Consigne 1
Indiquez si chacune des affirmations (a), (b) et (c) est conforme au texte sur le Sommet de Birmingham. Répondez par oui ou par non, en citant les mots du texte qui tranchent la question.
(a) Selon le texte, le Sommet a été mal organisé.
(b) Le texte affirme que les gens sont aimables de jour comme de nuit.
(c) D'après le texte, le Sommet a été très médiatique.
Consigne 2
Recopiez mot pour mot le passage du texte sur le Sommet de Birmingham, de « Birmingham - dimanche » à « aucun doute, important. ».

Birmingham - dimanche 17 mai 1998
Bonjour Mesdames,
Bonjour Messieurs,
Je ne sais pas si vous avez remarqué combien les gens sont aimables, ici, et sympathiques, aussi bien de jour comme de nuit. C'est une constatation, les gens sont aimables, ils sont gentils, ils ont le sourire, ils disent bonjour gentiment. Mais ce ne sont pas seulement mes impressions pédestres que je voudrais vous faire partager. Je vais, simplement, puisque que vous avez suivi les choses de très près, vous dire un peu comment j'ai ressenti ce Sommet.
Pour vous dire d'abord qu'il était bien préparé, bien organisé. Ce qui est bien agréable. Et d'autre part que ce n'était -on dit cela à chaque fois, d'ailleurs c'est chaque fois, en réalité, vrai- peut-être pas très médiatique mais sans aucun doute, important.

Données enregistrées

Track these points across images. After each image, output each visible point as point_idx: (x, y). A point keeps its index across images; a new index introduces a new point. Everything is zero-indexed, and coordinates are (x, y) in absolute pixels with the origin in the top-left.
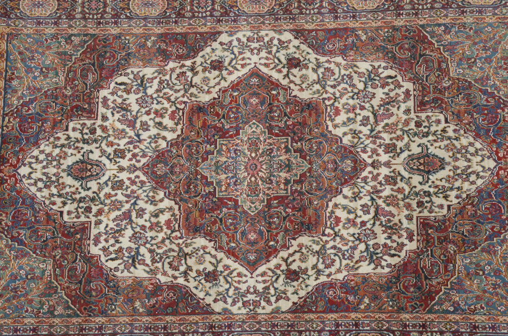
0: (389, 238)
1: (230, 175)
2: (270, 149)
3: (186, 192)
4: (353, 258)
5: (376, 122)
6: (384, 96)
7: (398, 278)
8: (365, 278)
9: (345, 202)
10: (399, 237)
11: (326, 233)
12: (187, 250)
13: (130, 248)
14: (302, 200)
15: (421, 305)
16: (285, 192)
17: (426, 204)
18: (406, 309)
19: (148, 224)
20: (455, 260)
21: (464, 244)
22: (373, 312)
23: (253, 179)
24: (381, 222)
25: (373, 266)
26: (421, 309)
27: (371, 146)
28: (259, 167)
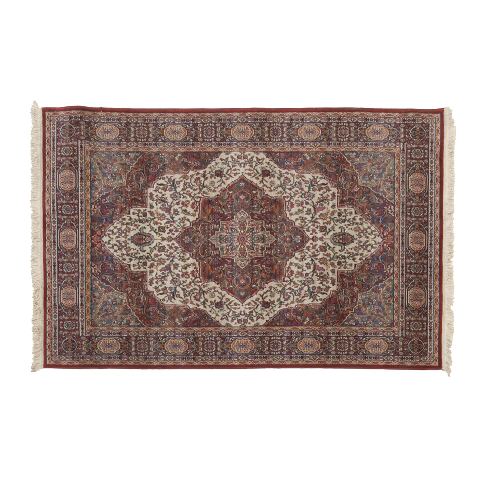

* * *

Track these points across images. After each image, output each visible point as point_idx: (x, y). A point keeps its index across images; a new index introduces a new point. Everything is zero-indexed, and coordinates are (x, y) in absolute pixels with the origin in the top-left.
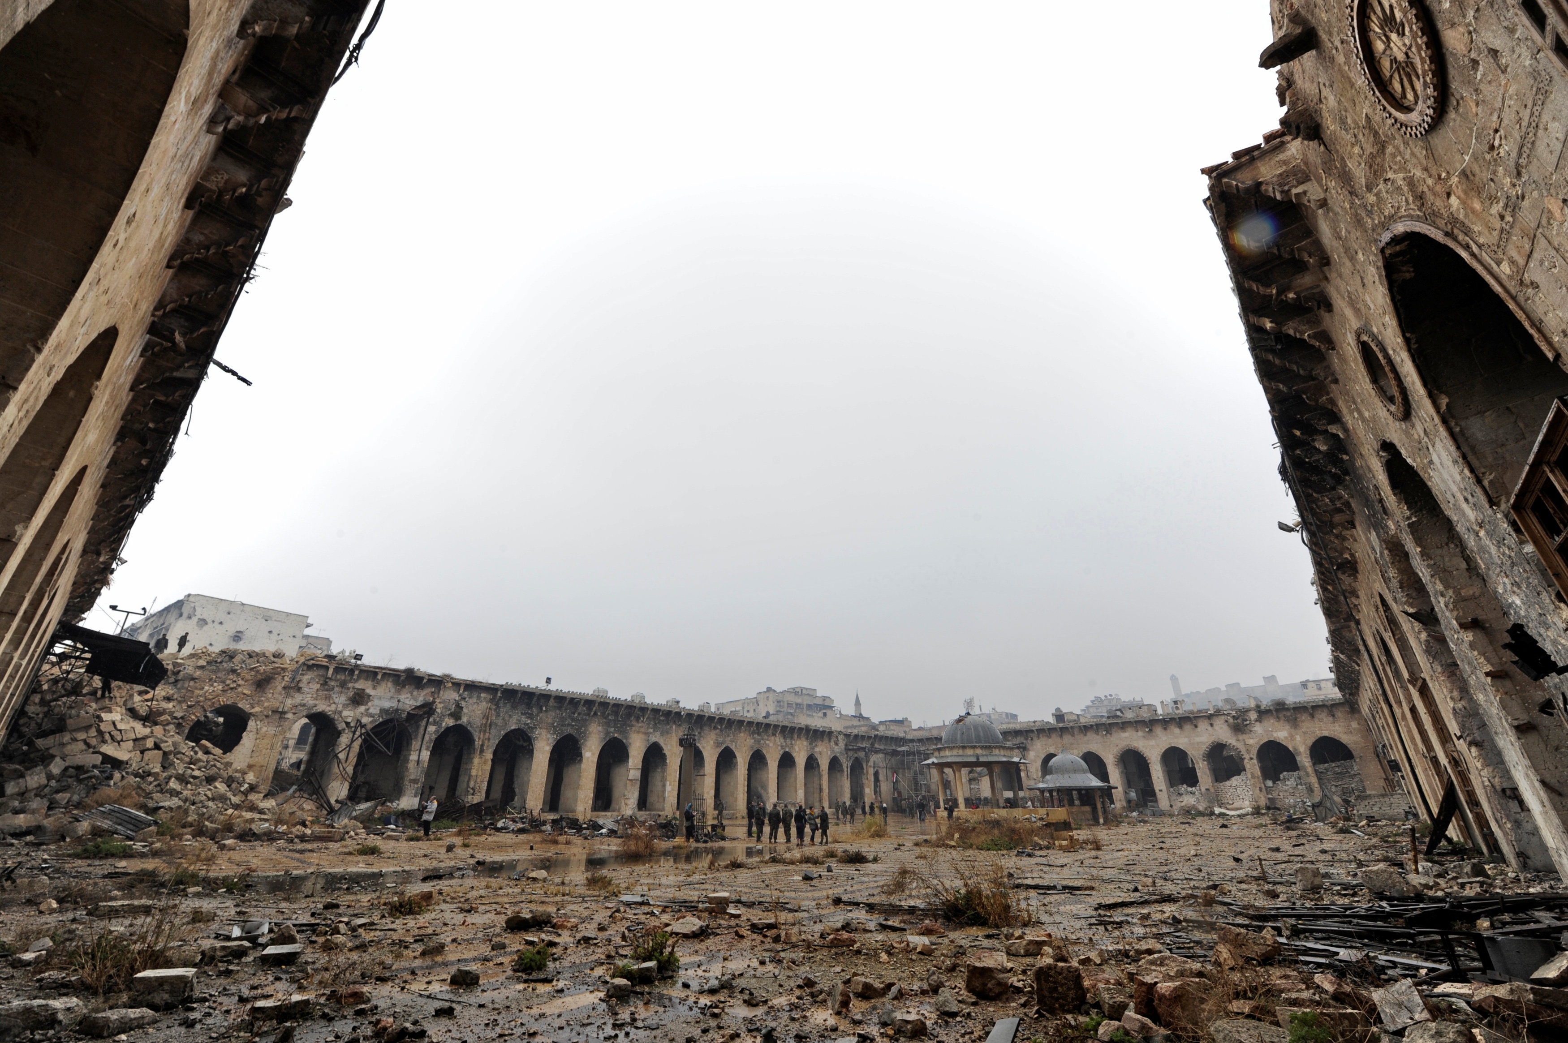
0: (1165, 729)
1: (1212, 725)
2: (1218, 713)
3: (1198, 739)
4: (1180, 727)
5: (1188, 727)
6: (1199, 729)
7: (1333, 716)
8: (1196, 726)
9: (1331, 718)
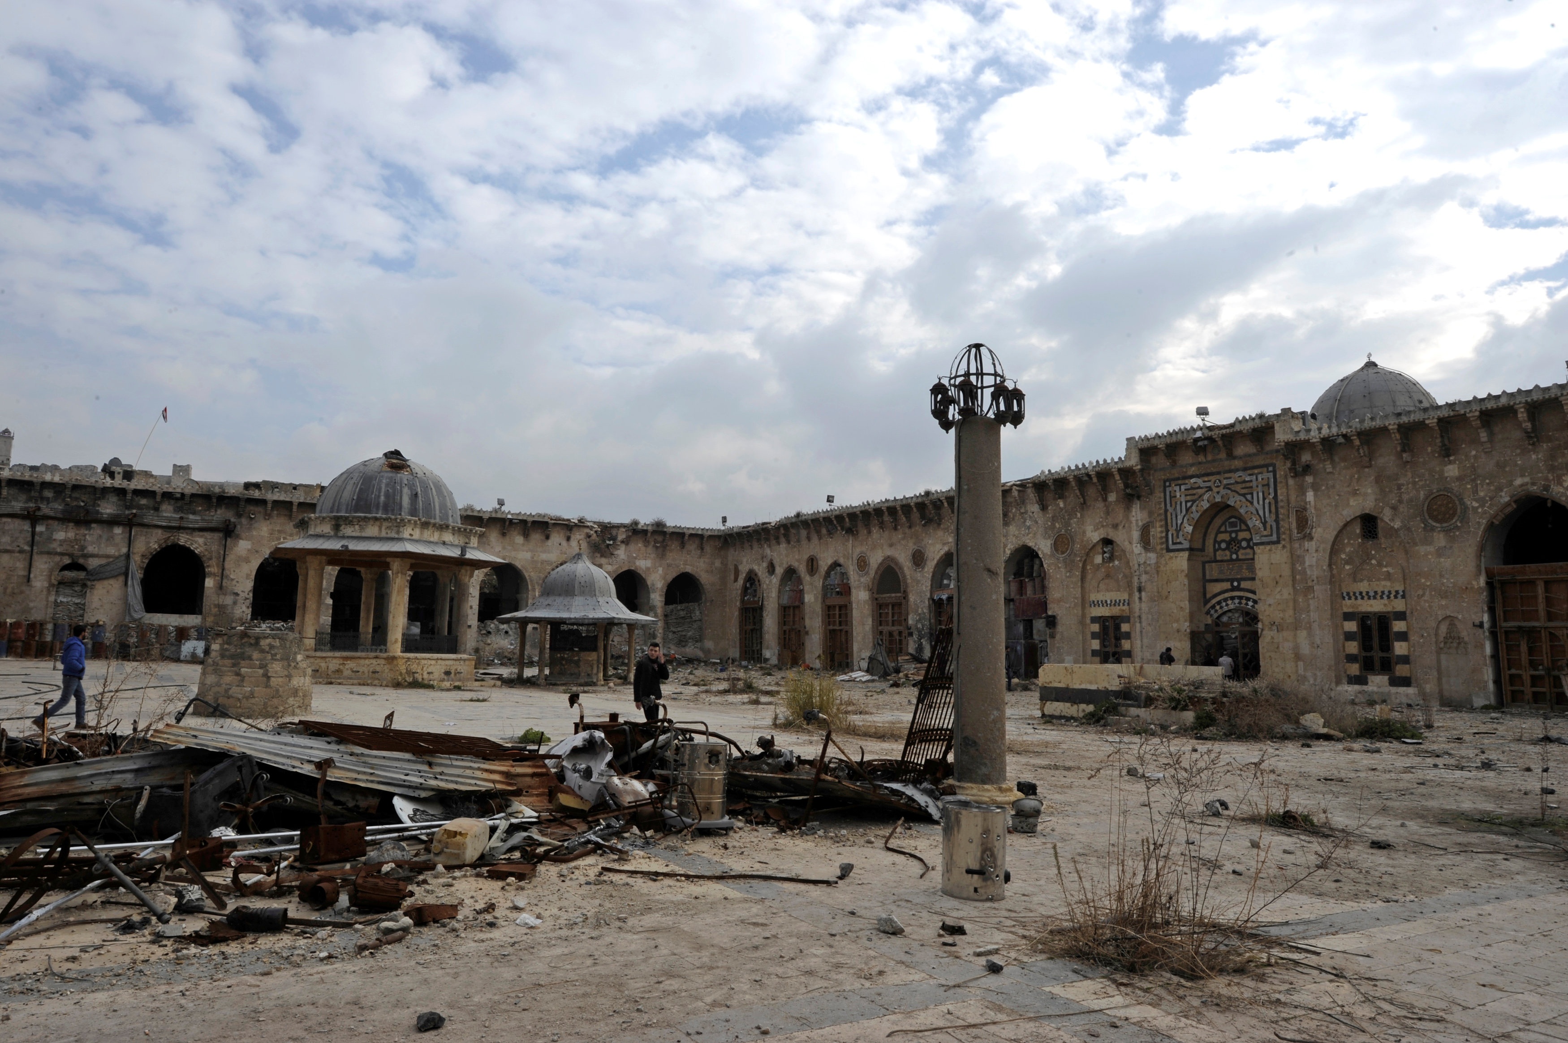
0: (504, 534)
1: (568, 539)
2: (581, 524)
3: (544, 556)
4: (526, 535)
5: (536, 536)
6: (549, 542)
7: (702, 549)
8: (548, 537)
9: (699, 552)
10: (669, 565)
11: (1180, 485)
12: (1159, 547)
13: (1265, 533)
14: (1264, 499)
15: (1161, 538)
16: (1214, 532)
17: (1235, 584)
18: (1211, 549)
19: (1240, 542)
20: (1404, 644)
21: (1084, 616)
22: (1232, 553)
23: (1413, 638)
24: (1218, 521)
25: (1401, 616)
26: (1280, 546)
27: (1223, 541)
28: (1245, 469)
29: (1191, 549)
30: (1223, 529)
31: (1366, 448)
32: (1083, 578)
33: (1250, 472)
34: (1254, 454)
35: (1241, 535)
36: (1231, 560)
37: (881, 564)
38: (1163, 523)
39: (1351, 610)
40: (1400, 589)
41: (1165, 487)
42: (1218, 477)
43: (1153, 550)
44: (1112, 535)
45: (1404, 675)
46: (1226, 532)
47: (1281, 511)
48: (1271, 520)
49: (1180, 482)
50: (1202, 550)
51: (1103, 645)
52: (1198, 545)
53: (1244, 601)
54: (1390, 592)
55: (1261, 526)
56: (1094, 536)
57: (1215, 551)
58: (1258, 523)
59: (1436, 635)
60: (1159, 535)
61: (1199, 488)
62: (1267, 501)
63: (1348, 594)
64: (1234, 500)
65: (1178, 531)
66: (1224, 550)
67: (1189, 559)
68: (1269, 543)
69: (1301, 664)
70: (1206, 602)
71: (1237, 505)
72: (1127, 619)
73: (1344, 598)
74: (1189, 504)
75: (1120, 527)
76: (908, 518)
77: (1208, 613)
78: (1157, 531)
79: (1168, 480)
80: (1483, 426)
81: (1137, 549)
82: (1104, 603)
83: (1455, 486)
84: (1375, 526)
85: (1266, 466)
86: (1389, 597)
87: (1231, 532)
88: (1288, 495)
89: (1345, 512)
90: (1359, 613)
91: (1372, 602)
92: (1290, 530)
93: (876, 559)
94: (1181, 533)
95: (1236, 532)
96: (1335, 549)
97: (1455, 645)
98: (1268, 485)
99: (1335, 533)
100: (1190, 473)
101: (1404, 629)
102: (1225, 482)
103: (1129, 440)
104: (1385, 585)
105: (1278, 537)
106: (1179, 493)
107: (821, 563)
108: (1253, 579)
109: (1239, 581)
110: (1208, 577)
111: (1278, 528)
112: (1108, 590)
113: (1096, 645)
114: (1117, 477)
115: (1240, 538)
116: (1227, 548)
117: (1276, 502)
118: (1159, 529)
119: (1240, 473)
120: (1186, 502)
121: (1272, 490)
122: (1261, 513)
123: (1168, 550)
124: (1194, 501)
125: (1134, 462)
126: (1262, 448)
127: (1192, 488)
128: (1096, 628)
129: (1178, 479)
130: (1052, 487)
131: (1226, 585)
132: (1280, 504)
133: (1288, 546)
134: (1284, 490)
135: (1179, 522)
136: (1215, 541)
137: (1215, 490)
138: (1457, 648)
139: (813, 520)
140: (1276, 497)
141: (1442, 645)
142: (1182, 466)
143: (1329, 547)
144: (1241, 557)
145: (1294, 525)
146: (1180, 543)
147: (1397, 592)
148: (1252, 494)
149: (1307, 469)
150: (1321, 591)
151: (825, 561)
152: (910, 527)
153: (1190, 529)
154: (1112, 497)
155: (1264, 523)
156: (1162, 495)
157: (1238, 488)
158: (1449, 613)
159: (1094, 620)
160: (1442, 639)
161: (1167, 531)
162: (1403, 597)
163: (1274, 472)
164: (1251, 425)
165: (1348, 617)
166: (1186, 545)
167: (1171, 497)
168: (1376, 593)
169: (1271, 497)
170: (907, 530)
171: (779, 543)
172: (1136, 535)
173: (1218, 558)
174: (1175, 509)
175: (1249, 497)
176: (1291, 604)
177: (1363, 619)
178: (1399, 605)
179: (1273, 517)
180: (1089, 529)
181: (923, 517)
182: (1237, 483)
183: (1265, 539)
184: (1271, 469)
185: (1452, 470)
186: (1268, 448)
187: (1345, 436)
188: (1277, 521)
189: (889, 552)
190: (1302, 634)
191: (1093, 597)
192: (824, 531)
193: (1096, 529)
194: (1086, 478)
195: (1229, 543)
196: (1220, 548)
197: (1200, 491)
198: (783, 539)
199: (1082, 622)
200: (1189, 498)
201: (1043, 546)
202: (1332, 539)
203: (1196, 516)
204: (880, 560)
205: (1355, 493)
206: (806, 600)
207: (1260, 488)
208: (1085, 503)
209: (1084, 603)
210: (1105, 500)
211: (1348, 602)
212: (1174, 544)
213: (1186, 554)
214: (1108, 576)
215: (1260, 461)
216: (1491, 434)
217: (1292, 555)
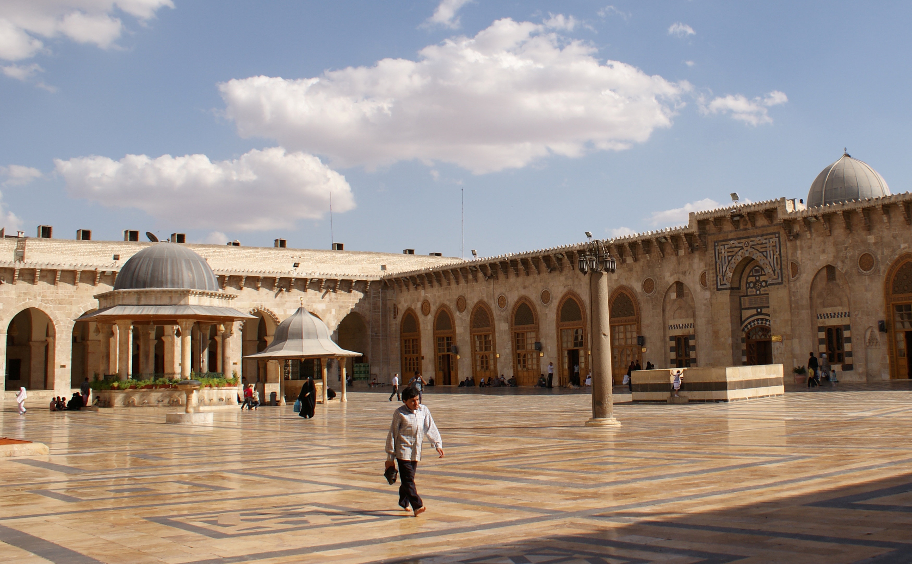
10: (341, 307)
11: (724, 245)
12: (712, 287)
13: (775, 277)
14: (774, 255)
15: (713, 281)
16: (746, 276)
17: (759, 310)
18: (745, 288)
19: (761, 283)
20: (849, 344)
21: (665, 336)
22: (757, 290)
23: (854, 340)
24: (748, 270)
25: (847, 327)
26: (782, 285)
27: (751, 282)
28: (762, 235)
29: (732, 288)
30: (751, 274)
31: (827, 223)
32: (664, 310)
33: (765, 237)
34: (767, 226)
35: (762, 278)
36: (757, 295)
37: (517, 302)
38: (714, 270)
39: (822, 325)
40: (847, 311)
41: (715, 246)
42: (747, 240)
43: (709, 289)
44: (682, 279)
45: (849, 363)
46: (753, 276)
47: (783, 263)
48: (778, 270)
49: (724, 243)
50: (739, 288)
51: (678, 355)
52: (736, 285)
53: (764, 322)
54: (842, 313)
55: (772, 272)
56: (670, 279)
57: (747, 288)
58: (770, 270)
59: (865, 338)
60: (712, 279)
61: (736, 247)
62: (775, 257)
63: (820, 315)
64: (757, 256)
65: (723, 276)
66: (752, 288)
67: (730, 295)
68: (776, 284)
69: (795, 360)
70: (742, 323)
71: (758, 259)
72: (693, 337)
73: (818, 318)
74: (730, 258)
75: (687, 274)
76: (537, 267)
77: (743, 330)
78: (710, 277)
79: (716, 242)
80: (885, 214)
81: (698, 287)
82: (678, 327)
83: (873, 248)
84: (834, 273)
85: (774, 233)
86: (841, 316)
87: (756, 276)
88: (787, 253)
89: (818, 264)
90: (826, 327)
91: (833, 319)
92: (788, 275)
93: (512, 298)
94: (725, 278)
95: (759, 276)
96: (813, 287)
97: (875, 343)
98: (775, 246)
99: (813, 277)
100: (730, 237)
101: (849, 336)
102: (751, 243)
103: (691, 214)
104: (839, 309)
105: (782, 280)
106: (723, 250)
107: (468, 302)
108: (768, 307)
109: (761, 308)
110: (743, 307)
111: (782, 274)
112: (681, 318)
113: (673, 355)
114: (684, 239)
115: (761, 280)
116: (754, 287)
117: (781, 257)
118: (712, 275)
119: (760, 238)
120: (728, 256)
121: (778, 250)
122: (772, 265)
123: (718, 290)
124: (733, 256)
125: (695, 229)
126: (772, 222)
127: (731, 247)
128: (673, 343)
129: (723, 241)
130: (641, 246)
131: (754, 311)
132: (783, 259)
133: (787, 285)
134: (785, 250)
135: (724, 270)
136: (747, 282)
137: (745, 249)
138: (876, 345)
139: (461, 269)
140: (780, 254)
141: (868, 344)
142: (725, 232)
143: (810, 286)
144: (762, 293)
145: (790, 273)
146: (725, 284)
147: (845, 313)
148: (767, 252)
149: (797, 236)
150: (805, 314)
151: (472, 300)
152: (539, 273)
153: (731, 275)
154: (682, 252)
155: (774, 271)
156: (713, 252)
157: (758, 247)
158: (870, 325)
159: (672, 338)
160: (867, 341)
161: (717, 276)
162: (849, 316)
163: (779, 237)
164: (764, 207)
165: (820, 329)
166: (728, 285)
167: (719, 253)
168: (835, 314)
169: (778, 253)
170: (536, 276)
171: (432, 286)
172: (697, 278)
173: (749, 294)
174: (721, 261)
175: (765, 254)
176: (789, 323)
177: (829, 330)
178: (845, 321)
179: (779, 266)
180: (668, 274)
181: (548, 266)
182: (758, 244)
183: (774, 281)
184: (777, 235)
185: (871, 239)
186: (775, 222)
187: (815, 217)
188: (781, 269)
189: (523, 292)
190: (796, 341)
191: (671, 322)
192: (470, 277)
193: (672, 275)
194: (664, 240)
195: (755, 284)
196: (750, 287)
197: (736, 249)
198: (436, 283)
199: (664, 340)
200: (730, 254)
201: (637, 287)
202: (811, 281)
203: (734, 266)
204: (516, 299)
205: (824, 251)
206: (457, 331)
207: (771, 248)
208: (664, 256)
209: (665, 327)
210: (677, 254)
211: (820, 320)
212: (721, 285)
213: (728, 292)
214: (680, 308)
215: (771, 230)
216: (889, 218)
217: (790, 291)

Corrigé 1
(a) Non : « il était bien préparé, bien organisé ».
(b) Oui : « aussi bien de jour comme de nuit ».
(c) Non : « peut-être pas très médiatique ».

Corrigé 2
Birmingham - dimanche 17 mai 1998
Bonjour Mesdames,
Bonjour Messieurs,
Je ne sais pas si vous avez remarqué combien les gens sont aimables, ici, et sympathiques, aussi bien de jour comme de nuit. C'est une constatation, les gens sont aimables, ils sont gentils, ils ont le sourire, ils disent bonjour gentiment. Mais ce ne sont pas seulement mes impressions pédestres que je voudrais vous faire partager. Je vais, simplement, puisque que vous avez suivi les choses de très près, vous dire un peu comment j'ai ressenti ce Sommet.
Pour vous dire d'abord qu'il était bien préparé, bien organisé. Ce qui est bien agréable. Et d'autre part que ce n'était -on dit cela à chaque fois, d'ailleurs c'est chaque fois, en réalité, vrai- peut-être pas très médiatique mais sans aucun doute, important.